Un minuto de gratitud
Tiempo para la actividad de formación de equipos: 5–10 minutos
Esfuerzo de preparación: Muy fácil (solo indicación)
Costo estimado: Gratis
Valor comercial: Fortalece la moral del equipo, refuerza la cultura positiva y aumenta la seguridad psicológica a través de la formación de equipos intencional
¿Qué es un minuto de gratitud?
Un minuto de gratitud es una breve actividad reflexiva de formación de equipos en la que los participantes comparten una apreciación rápida, ya sea sobre su semana, su equipo o un colega específico.
El ejercicio es intencionalmente breve y estructurado para mantener el tono profesional a la vez que introduce un reconocimiento más positivo en la dinámica del equipo.
Las indicaciones típicas incluyen:
Algo que apreciaste esta semana
Alguien que te ayudó recientemente
Un pequeño triunfo por el que estás agradecido
Porque es Rápido y enfocado, se adapta fácilmente a los rituales regulares del equipo.
¿Cómo se lleva a cabo la Gratitud de un minuto?
Presente la consigna claramente, por ejemplo:
“Tómense un minuto para pensar en algo, o alguien, por lo que estén agradecidos en el trabajo esta semana”.
Den a los participantes unos 30 segundos para reflexionar.
Luego, realicen una ronda rápida donde cada persona comparta una breve gratitud (idealmente menos de 20 a 30 segundos).
Fomenten la especificidad cuando sea posible, como nombrar a un colega o una acción.
Para equipos remotos, también pueden:
recopilar gratitudes en el chat
o usar un tablero compartido
La actividad completa de formación de equipos generalmente dura menos de 10 minutos.
Por qué es excelente para un equipo
En muchas organizaciones, los ciclos de retroalimentación se inclinan fuertemente hacia los problemas y la urgencia, mientras que los momentos positivos van No expresado.
Un Minuto de Gratitud ayuda a reequilibrar esa dinámica de una manera sencilla y auténtica. En tan solo unos minutos, esta actividad de team building ayuda a los equipos a:
reforzar comportamientos positivos
aumentar el reconocimiento entre compañeros
elevar la moral del equipo
crear un ambiente más solidario
sacar a la luz pequeños logros que de otro modo podrían pasarse por alto
Desde una perspectiva cultural, los momentos de reconocimiento regulares están estrechamente vinculados a un mayor compromiso y a una mayor percepción de apoyo del equipo.
Gracias a que el formato es breve y estructurado, evita la incomodidad que a veces conllevan los programas de reconocimiento más formales.
Los equipos que adoptan rituales de gratitud consistentes suelen reportar un tono de colaboración más cálido y un mayor apoyo mutuo.

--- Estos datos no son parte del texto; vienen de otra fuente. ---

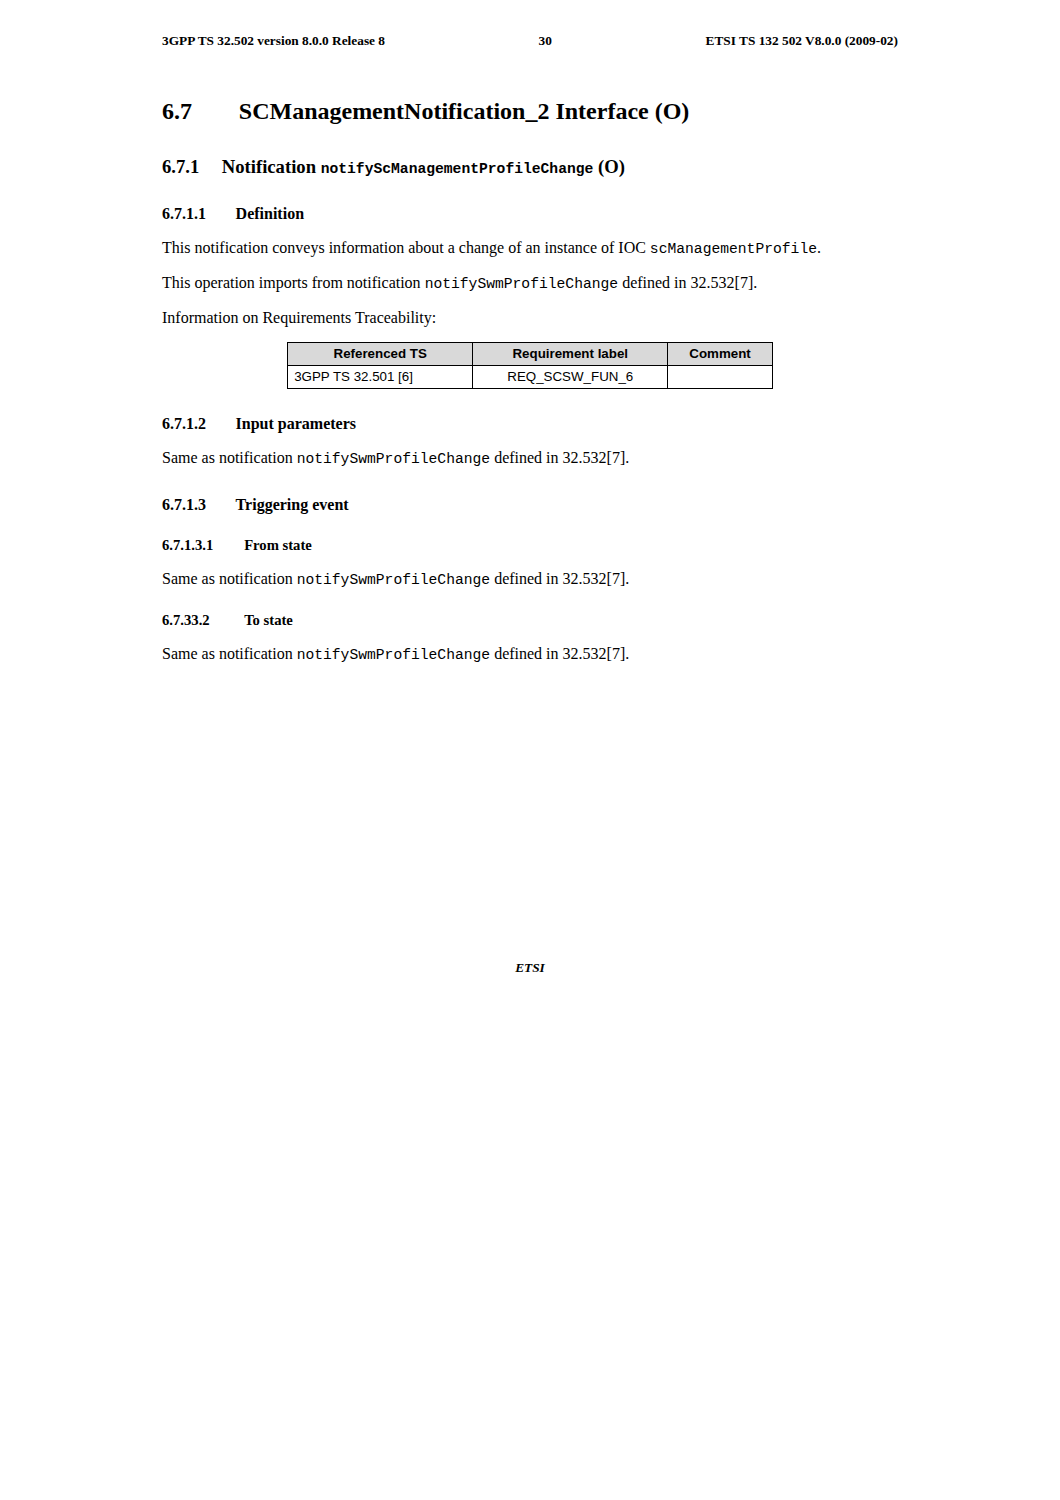3GPP TS 32.502 version 8.0.0 Release 8 30 ETSI TS 132 502 V8.0.0 (2009-02)
6.7 SCManagementNotification_2 Interface (O)
6.7.1 Notification notifyScManagementProfileChange (O)
6.7.1.1 Definition
This notification conveys information about a change of an instance of IOC scManagementProfile.
This operation imports from notification notifySwmProfileChange defined in 32.532[7].
Information on Requirements Traceability:
| Referenced TS | Requirement label | Comment |
| --- | --- | --- |
| 3GPP TS 32.501 [6] | REQ_SCSW_FUN_6 | |
6.7.1.2 Input parameters
Same as notification notifySwmProfileChange defined in 32.532[7].
6.7.1.3 Triggering event
6.7.1.3.1 From state
Same as notification notifySwmProfileChange defined in 32.532[7].
6.7.33.2 To state
Same as notification notifySwmProfileChange defined in 32.532[7].
ETSI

Cómo organizarlo eficazmente
El tono y el ejemplo son lo más importante.
Comienza compartiendo tu propio ejemplo conciso de gratitud. Mantén un enfoque específico y profesional: esto marca la pauta para el grupo.
Anima a los participantes a ser concretos ("Gracias a Alex por ayudar a desbloquear la presentación del cliente") en lugar de genéricos ("Estoy agradecido por el equipo").
Mantén un ritmo estricto. Si las intervenciones se alargan, guía al grupo con cuidado para que vuelvan al formato corto.
Evita forzar la participación en entornos de muy baja confianza; puedes permitir opciones de paso si es necesario.
Para equipos más grandes, considera:
Agradecimientos basados en chat
Rotar quién comparte cada semana
o pequeños grupos de trabajo
En las sesiones de formación de equipos a distancia, plasmar los agradecimientos por escrito puede crear un registro valioso para volver a la superficie más adelante.
Usado de forma constante (por ejemplo, semanal o quincenalmente), el Minuto de Gratitud se convierte en un poderoso hábito de formación de microequipos que fortalece la cultura del reconocimiento y la cohesión del equipo con una mínima inversión de tiempo.